The Problem

One of the largest challenges facing users in the digital world is proving they are who they purport to be. This continues to be one of the biggest hurdles yet to be solved that relates specifically to identity related trust concerns. This issue impacts everyone in the path of a communication session, which includes originating and terminating service providers, the Internet service provider's interconnect carriers / providers, government and end users (individuals and enterprises). The most fundamental aspect of this challenge is building on a globally usable, well-managed "name convention" that is highly automated, accessible and accepted by all parties in a communication channel. Current initiatives in this space, particularly using PKI systems, have fallen short of their objectives due to the following issues: (i) lack of a globally known and unique identifier, (ii) lack of network, protocol and application independence, (iii) user validation and privacy concerns, (iv) issues with back office support systems to manage / audit the life-time usage of certificates, (v) complexity of use, and (vi) the cost to implement. ICS leverages the ubiquity of a telephone number with its patented and patent-pending security solution to create a unifying platform of trust. Telephone numbers have long been an acceptable means of identity in a "hard wired" world. However, "trust by wire" does not work in the open environment of the Internet where a dedicated line between users cannot be established, leaving identity highly elusive, thereby elevating security considerations. Specific risks result:
  • "Toll Fraud". The act of spoofing the identity of VoIP service providers to surreptitiously route calls through other legitimate Internet phone companies, saddling them with the expense of carrying the traffic.
  • "Vhishing". The VoIP telephony version of email phishing. In such attacks, the "vhisher" calls via VoIP, spoofing the originating phone number so that the recipient's caller ID displays the name and number of a reputable organization, such as a bank, store, or government agency, generally in an attempt to obtain valuable personal information of the called party.
  • "Swatting". So named because such attacks often elicit the response of armed police SWAT teams. In these attacks, instigators originate VoIP calls that allow the caller to spoof their identity and location to 911 operators, making it seem to emergency responders as if the attacker who is reporting a false scene of mayhem and carnage is in a location often far removed from their true whereabouts.
  • "Spoofing Caller ID". Using VoIP phones or softphones, attackers can place calls from anywhere they can get an Internet connection, while simultaneously spoofing their Caller ID to avoid detection. Often, such callers are also able to use means of encryption that would allow them to avoid the lawful intercept regulations stipulated by CALEA, thereby keeping their communications private from law enforcement authorities.

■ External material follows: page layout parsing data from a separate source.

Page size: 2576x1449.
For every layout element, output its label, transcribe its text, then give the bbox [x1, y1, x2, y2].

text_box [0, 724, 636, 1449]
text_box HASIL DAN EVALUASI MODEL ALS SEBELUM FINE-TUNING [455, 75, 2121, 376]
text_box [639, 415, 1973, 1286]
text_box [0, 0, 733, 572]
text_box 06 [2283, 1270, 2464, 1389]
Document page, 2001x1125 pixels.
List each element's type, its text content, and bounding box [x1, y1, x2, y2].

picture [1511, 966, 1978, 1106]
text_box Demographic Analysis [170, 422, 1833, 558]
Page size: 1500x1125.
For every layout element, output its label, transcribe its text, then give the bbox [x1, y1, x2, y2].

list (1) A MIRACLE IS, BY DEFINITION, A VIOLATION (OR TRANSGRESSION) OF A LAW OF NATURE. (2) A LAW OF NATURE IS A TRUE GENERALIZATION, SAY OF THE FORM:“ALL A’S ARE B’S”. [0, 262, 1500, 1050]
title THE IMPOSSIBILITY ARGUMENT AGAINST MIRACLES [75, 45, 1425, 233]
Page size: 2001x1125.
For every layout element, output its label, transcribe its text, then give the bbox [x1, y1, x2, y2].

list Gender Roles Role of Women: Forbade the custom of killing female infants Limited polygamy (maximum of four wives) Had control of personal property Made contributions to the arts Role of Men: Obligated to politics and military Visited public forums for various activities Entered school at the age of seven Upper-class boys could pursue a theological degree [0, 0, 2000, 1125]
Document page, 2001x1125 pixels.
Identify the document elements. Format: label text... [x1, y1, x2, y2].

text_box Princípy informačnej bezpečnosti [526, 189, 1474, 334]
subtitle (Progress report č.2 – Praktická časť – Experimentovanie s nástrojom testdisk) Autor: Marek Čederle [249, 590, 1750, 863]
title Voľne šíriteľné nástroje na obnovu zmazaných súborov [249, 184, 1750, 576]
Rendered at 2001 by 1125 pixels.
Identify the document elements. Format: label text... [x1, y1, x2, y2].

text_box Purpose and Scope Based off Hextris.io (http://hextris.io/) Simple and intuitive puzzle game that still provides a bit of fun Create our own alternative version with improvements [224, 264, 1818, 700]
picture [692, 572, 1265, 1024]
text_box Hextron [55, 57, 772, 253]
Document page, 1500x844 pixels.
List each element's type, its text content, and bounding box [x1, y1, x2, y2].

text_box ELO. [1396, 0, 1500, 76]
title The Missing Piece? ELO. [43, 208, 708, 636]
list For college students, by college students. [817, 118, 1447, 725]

  • "Smishing". The text message version of email phishing. In such attacks, the "smisher" sends a text message often purportedly from a financial institution requiring immediate attention. In responding, the called party is asked to provide valuable personal information.
"Trust by authentication" is the only means by which to establish a validated identity, which is essential to support a host of applications, from a telephone call to high-value financial transactions. It is at the heart of ACerted Trust, which addresses all the risks discussed above.